Later my attention gravitated to the rows of floor to ceiling bicycles. Most of these were road or racing bicycles, some still ridden by Bill. These are sleek, fragile appearing bikes, looking as if they could support no more than a child’s weight. Bill motioned me over to one bike and explained how two wheeled racing bikes incorporated some of the same tricks the four wheeled kin do. As weight is a curse to speed, this bike had many nonstructural components, such as sprockets and levers, appearing with swiss cheese like holes in them. This process left the bike lighter and looking like the inside of a fine swiss watch.
When I first entered the shop, I had noticed a large faded black and white photo hanging on a corridor wall. This photo captured Bill’s Dad’s service garage in a 1950’s pose. It is here that Bill began absorbing his knowledge of the inner workings of cars and trucks that would benefit him later in life.
After high school Bill was fortunate to continue his formal education at Wichita State and the University of Kansas. From KU, Bill graduated with a medical degree, specializing in gastroenterology. Working in the medical profession and helping his wife raise a family consumed Bills’ days and nights for several years. However, as this page in life turned, Bill began having fun racing BMWs and Porsches.
In 1991, the racing thrill was ebbing and costs were rising. Enter Porsche restorations. At first, there was just the one project, and then another and another. Successful results led to word of mouth news within the 356-restoration community, which often found Bill toiling away in his garage for the next 30 years. Rather than deal with a customer bringing in his or her personally owned 356, Bill prefers to purchase his project car, restore it to his tastes and then sell it.

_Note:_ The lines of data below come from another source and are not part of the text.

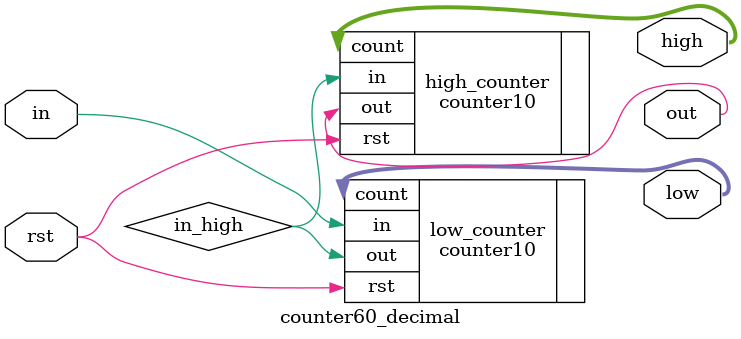
<source format=v>
module counter60_decimal(
    input in,
    input rst,
    output [3:0] low,
    output [3:0] high,
    output out
);
    wire in_high;

    counter10 low_counter(.in(in), .rst(rst), .out(in_high), .count(low));
    counter10 #(.MAX(6)) high_counter(.in(in_high), .rst(rst), .out(out), .count(high));
endmodule

</source>
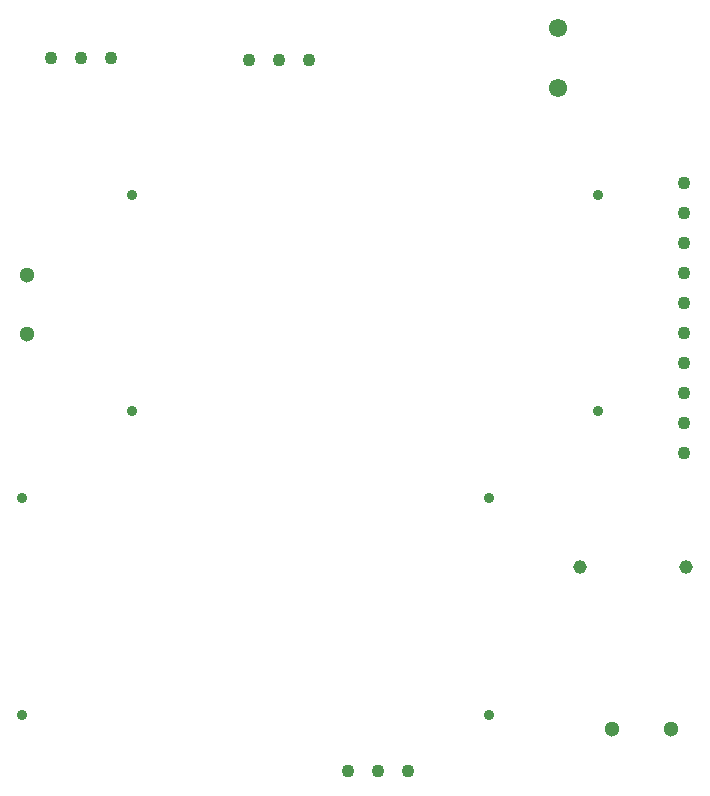
<source format=gbr>
%TF.GenerationSoftware,Altium Limited,Altium Designer,24.10.1 (45)*%
G04 Layer_Color=0*
%FSLAX45Y45*%
%MOMM*%
%TF.SameCoordinates,71300DE5-865C-4B8C-8C77-BDD09283FDBC*%
%TF.FilePolarity,Positive*%
%TF.FileFunction,Plated,1,2,PTH,Drill*%
%TF.Part,Single*%
G01*
G75*
%TA.AperFunction,ComponentDrill*%
%ADD42C,1.10000*%
%ADD43C,0.89000*%
%ADD44C,1.30000*%
%ADD45C,1.30000*%
%ADD46C,1.10000*%
%ADD47C,1.55000*%
%ADD48C,1.15000*%
D42*
X6108700Y3530600D02*
D03*
Y3784600D02*
D03*
Y4292600D02*
D03*
Y4800600D02*
D03*
Y5308600D02*
D03*
Y5054600D02*
D03*
Y4546600D02*
D03*
Y4038600D02*
D03*
Y3276600D02*
D03*
Y3022600D02*
D03*
D43*
X4457700Y800100D02*
D03*
X505460Y2633980D02*
D03*
Y800100D02*
D03*
X1432560Y5207000D02*
D03*
Y3373120D02*
D03*
X4457700Y2633980D02*
D03*
X5384800Y3373120D02*
D03*
Y5207000D02*
D03*
D44*
X6003099Y685800D02*
D03*
X5503100D02*
D03*
D45*
X546100Y4029901D02*
D03*
Y4529899D02*
D03*
D46*
X3771900Y330200D02*
D03*
X3517900D02*
D03*
X3263900D02*
D03*
X2425700Y6350000D02*
D03*
X2679700D02*
D03*
X2933700D02*
D03*
X1257300Y6362700D02*
D03*
X1003300D02*
D03*
X749300D02*
D03*
D47*
X5041900Y6108700D02*
D03*
Y6616700D02*
D03*
D48*
X6126900Y2057400D02*
D03*
X5226900D02*
D03*
%TF.MD5,952334890d4c0de7496ba1faee483582*%
M02*

</source>
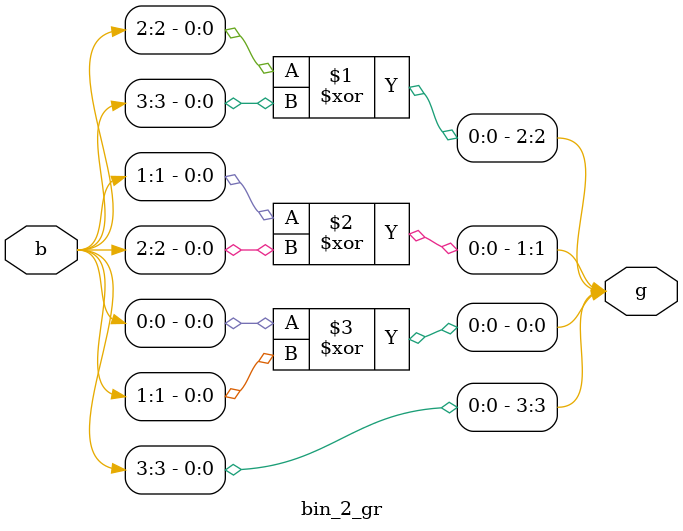
<source format=v>
module bin_2_gr(b,g);
  input [3:0]b;
  output reg [3:0]g;
  
  xor x0(g[3],b[3]);		//buf x0(g[3],b[3]);
  xor x1(g[2],b[2],b[3]);
  xor x2(g[1],b[1],b[2]);
  xor x3(g[0],b[0],b[1]);
  
endmodule

</source>
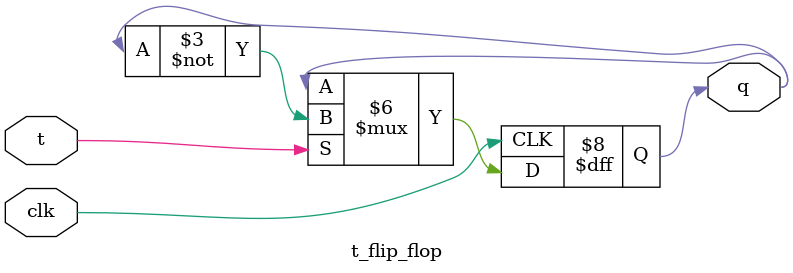
<source format=v>
`timescale 1ns / 1ps


module t_flip_flop(t,clk,q);
    input t,clk;
    output reg q;
    
    initial begin
        q=0;
    end
    
    always@(negedge clk)
    begin
        if (~t)
            q=q;
        else
            q=~q;
    end
endmodule

</source>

But recent events have changed Bill’s pace of life. Beginning to tire of the restoration business, Bill pondered retirement. Then came a freak accident at the shop. The 356 pictured with this article slipped free of the rotisserie, a metal device used to hold the entire body of a car in a horizontal position. A corner of the car landed on Bills leg, fracturing it and putting him on R and R. The six month break gave Bill time to reflect and surprisingly he found himself missing time back in the shop.
For now, Bill has returned to his shop, once again crawling in, under and around those tiny, fragile 356s. But how much longer? Well, that’s a good question. Soon, the call of the road, either on a bike or in a Porsche may pull Bill out of the garage forever.